When our son’s fully vaccinated, I’m looking forward to spending time indoors again with friends and family who are also vaccinated. We get snow every year, and I’m not a very outdoorsy person in general, so the prospect of being only able to see people I care about only outdoors in fall and winter isn’t at all attractive. That said, I’m happy that the summer was a hot one, and provided plenty of opportunities to meet friends and family safely outdoors. Fingers crossed that we’ll be able to spend the holidays with our extended family once again.
So why do I feel so conflicted about the world opening up again, and maybe having to return to the office in some sort of hybrid arrangement, and horror of horrors, maybe needing to travel for work again? That’s what I keep asking myself, and others in my circle who are in a similar position. It’s definitely not something I’d say to a neighbor who lost her husband to Covid, to my husband’s friend whose marriage finally broke down during lockdown after years of limping along, or to anyone else whose life has been irrevocably changed by Covid.
allathian September 20, 2021, 4:29 am
And another thing, I’ve been a very restless sleeper ever since I can remember, and I lived alone for the first 10 years of my adult life. Separate bedrooms probably saved our marriage, if nothing else because for me one of the first symptoms of an extended lack of sleep is that I totally lose interest in sex. Don’t sacrifice a decent night’s sleep to some stupid idea about committed spouses needing to sleep in the same bed.
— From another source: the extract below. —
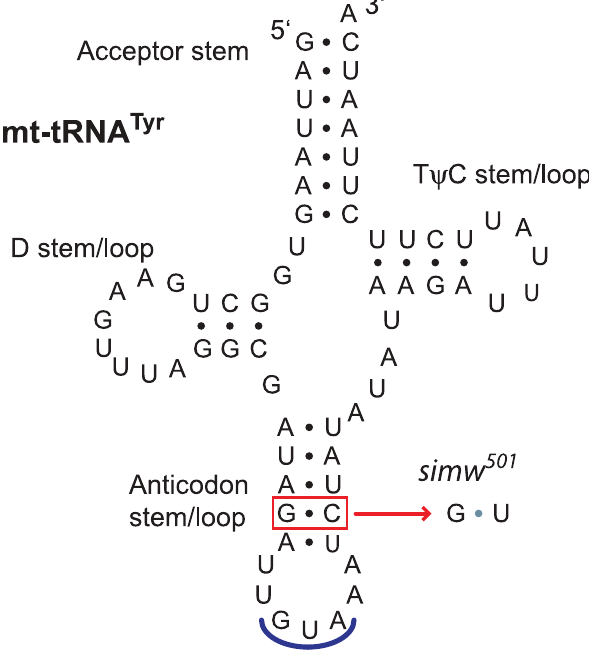
Figure 3. A mtDNA polymorphism in the D.simulans mt-tRNA Tyr anticodon stem. The D. simulans simw 501 tRNA Tyr has a G:C to G:U mutation in the anticodon stem relative to the D. simulans sm21 and D. melanogaster mtDNAs. Shown is the D. simulans sm21 sequence.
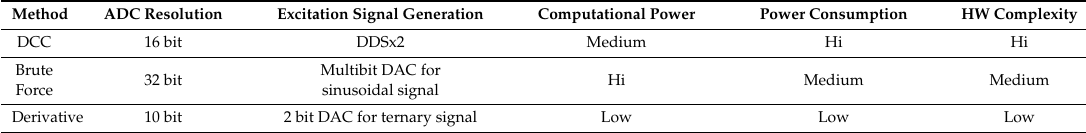
Table 2. Comparison of the three di ff erent acquisition methods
LisforLeslie September 20, 2021, 8:53 am
I’m in a similar-ish position workwise. I had to travel extensively for years and I know some in my company have already started to travel to clients again and others are itching to. The thought of getting on a plane weekly makes me want to hide in my closet. I’ve been able to do so much more from home because I don’t have to add hours of travel to my week. At this point my clients are not expecting travel – and I’m hoping that they see the cost savings of not paying for my flights, hotels and cars and think about work differently for the next few years.